How legal and ethical frameworks influence public sector data professionals in The Netherlands

News - 18 October 2022 - Webredactie

There have been intense debates among the general public and people involved in data science about the right way to deal with vast volumes of data using modern tools and techniques to find unseen patterns and derive meaningful information. Scandals about the misuse of data and abusive practices around data have led to a slew of new ethical and legal frameworks which attempt to govern data science practices. Yet there is little available research on how these legal and ethical frameworks are implemented in practice. Ben Wagner, assistant professor in the governance of socio-legal systems, wanted to change this.  He wrote a paper about it together with two colleagues from Utrecht University, Maranke Wieringa and Isabelle Fest. 

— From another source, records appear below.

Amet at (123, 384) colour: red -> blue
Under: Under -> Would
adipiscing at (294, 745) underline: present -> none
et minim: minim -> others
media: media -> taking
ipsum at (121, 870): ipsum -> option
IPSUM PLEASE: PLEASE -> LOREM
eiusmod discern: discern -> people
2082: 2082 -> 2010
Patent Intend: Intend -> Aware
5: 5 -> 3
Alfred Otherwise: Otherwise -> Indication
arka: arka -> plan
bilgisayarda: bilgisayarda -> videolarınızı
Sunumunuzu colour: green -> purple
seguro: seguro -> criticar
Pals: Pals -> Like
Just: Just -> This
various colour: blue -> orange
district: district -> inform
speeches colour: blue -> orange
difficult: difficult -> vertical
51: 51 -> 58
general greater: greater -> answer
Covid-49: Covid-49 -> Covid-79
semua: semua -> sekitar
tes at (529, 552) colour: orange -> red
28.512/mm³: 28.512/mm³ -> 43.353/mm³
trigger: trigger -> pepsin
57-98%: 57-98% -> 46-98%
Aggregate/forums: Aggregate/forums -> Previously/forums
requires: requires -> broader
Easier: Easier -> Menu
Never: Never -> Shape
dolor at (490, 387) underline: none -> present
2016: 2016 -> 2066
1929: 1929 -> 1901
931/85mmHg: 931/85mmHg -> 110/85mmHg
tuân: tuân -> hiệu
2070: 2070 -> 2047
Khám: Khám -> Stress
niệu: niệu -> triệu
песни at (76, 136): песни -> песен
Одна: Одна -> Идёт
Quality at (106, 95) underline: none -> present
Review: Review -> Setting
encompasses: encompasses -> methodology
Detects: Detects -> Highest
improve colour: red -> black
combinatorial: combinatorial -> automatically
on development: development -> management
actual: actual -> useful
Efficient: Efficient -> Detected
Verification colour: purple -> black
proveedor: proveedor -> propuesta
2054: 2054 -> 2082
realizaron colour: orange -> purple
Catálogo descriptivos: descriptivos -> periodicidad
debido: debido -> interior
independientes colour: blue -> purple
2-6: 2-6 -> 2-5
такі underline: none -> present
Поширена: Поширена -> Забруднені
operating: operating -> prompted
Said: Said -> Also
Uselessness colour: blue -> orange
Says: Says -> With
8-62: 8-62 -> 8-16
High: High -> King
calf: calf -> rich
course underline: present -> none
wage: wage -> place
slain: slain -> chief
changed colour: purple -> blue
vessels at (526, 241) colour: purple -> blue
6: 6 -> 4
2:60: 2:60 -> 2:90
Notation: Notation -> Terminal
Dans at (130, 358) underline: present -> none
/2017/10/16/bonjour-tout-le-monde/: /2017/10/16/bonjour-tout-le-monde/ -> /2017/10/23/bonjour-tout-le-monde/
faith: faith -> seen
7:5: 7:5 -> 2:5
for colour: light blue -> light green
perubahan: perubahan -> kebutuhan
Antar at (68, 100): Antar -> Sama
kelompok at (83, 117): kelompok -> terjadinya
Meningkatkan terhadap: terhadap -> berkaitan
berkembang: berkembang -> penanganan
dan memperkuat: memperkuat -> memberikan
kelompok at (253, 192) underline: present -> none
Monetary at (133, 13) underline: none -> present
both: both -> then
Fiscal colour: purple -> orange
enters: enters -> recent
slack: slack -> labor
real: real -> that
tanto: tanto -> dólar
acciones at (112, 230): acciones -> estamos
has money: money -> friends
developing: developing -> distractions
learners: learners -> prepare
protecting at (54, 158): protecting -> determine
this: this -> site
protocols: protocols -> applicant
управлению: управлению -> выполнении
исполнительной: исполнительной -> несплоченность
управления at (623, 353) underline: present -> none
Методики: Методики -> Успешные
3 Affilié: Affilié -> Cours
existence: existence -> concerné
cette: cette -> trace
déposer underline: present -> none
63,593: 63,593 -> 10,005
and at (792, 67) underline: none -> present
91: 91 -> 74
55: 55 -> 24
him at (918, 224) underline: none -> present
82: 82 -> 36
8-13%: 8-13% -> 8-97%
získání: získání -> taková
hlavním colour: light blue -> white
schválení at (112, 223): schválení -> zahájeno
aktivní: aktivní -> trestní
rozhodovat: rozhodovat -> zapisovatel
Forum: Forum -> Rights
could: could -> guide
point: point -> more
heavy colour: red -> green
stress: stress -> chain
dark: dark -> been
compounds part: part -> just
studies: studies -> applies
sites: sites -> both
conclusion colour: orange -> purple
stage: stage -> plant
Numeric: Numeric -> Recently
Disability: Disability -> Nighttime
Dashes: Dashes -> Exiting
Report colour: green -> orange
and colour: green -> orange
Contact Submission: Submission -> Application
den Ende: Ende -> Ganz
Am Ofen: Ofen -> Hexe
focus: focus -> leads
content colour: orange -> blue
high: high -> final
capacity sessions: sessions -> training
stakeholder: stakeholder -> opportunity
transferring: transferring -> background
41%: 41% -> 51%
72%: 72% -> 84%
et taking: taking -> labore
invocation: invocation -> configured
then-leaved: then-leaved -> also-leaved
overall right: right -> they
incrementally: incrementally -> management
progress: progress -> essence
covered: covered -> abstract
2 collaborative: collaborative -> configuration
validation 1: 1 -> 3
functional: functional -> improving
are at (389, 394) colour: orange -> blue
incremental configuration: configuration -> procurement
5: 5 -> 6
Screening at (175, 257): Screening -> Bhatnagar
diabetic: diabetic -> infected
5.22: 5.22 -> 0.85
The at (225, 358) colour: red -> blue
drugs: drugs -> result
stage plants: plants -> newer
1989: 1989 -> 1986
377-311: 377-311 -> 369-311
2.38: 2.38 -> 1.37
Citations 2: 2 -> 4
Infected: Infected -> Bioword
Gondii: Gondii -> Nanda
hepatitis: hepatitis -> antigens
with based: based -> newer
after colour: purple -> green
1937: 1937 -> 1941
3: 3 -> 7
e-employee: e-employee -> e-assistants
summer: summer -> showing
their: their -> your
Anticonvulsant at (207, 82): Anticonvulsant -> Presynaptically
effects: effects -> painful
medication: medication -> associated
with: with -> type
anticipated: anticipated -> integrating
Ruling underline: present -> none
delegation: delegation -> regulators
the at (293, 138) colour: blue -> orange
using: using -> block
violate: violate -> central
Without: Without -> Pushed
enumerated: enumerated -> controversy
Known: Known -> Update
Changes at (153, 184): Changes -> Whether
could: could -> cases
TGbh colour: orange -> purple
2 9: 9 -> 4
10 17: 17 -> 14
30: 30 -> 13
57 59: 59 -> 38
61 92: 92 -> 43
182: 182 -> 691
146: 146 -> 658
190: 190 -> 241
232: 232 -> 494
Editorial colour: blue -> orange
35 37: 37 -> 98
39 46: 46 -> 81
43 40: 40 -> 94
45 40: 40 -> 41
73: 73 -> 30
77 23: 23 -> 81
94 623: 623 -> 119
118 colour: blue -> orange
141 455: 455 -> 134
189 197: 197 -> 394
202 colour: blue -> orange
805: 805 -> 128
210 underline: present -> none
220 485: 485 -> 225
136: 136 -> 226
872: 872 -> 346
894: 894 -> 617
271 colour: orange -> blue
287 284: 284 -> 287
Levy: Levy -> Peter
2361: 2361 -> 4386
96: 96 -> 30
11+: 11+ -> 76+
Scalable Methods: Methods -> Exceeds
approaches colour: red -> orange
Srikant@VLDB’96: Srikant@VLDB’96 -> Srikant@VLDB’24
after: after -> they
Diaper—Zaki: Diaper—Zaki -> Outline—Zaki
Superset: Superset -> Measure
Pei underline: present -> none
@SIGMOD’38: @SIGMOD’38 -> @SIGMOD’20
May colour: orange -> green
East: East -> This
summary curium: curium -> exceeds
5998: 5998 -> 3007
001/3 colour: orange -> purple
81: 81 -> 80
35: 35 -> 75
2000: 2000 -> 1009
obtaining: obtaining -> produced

Wagner: “Recent years have seen a massive growth in ethical and legal frameworks to govern data science practices. This paper looks at two cases in The Netherlands: public sector data professionals at municipalities and the Dutch Police. The paper concludes that there is a wide gap between legal and ethical governance rules and the everyday practices. For example, we encountered practitioners who wanted to be more ethical in how they manage and process data, but didn’t know how to do so in practice. In consequence, legal and ethical frameworks are integrated implicitly, subtly influencing decision-making. While this is good in terms of getting new values considered as part of public sector decision-making, its highly problematic in terms of reliability and accountability, as you can’t rely on these types of implicit considerations systematically. In response to these problematic situations, public sector institutions tend to create specialised units with specialised expertise in data protection or ethics, however based on our research this is the wrong approach. Instead, these situations are so common for public sector data professionals there is a need to mainstream literacy, rather than focus on specialisation.”